BEIJING -- Mikaela Shiffrin confirmed that she will, indeed, race a downhill at the Winter Olympics for the first time Tuesday. And she said she is changing how she thinks about what is at stake as she prepares for her fourth event in Beijing.

"It'll be really nice to race tomorrow. But you don't really come to the Olympics to feel nice," Shiffrin said after finishing Monday's second training session on the course known as The Rock at the Yanqing Alpine Skiing Center with the 15th-fastest time among the women who didn't miss a gate. "It's going to be intense and a little bit of nerves, for sure."

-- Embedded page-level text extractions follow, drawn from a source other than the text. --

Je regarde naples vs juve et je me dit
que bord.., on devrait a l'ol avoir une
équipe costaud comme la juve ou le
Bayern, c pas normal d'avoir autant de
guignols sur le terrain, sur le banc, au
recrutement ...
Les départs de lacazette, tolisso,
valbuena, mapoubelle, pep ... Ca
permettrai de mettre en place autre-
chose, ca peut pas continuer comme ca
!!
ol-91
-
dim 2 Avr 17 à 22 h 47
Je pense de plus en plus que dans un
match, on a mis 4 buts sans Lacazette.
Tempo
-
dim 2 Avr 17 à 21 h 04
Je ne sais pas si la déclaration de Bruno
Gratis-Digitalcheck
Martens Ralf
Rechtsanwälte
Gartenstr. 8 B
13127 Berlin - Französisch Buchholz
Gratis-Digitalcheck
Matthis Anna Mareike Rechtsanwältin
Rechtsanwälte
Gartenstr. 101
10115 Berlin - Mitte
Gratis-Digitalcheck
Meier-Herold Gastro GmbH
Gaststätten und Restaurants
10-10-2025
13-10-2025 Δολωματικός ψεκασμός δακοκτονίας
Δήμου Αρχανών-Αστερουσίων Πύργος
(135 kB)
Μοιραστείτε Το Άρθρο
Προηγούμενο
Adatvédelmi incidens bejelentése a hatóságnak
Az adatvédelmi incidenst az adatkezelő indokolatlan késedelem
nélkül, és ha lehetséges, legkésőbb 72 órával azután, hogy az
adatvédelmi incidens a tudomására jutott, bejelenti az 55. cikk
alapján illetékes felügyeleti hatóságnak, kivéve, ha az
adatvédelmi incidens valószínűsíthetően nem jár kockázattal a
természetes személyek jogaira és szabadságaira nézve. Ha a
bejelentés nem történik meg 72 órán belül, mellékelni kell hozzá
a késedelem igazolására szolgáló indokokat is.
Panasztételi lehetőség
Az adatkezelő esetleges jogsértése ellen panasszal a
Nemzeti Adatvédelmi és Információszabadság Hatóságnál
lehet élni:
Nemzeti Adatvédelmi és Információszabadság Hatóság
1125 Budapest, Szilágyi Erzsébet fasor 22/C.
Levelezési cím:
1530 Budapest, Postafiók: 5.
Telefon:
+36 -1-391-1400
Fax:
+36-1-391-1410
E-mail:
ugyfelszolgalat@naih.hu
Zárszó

One unexpected bit of help, she said, arrived Sunday, when what was supposed to be another training session was called off because of heavy snow.

Shiffrin said it was her only day off in a span of about 2½ weeks.

"It was good to get some rest, some recovery, a little bit of kind of a strength session in and get the muscle priming," she said.

The two-time gold medalist in Alpine skiing did not finish her opening runs in either of her initial two events, the two-leg giant slalom and slalom, before coming in ninth in the super-G, another race she hadn't previously entered at an Olympics.

As someone who specialized in the technical disciplines of slalom and giant slalom, the speed events of downhill and super-G are still new and works-in-progress for Shiffrin.

Shiffrin, 26, has 47 World Cup victories in slalom -- more than any other person in any race -- and 14 in giant slalom, with four in super-G and two in downhill.

And although she said, "There's always some part of you that's thinking, 'Maybe there's a chance,'" when it comes to getting a top-three result Tuesday, Shiffrin gave some fresh insight into her mindset.

"I'm not focusing on the medal anymore. It's just trying to do my best execution every day. Anyway, that's my best shot at a medal. So it's a little bit of maybe a paradox ... that your best chance to have that performance is to stop thinking about the performance and to focus on what you're doing in that moment," Shiffrin said. "So I'm just trying to be present in the moment, especially with the downhill."

Beyond that, this time spent doing that event figures to help her in Thursday's Alpine combined, which adds the times from one downhill run and one slalom run. She took home a silver in combined at the 2018 Pyeongchang Olympics.

The downhill champion four years ago, Italy's Sofia Goggia, was fourth-fastest Monday behind leader Joana Haehlen of Switzerland and figures she will be able to contend for a top finish despite badly injuring her left knee and leg in a crash during a super-G three weeks ago.

"I didn't think about the leg at all," Goggia said, "and I think that was evident."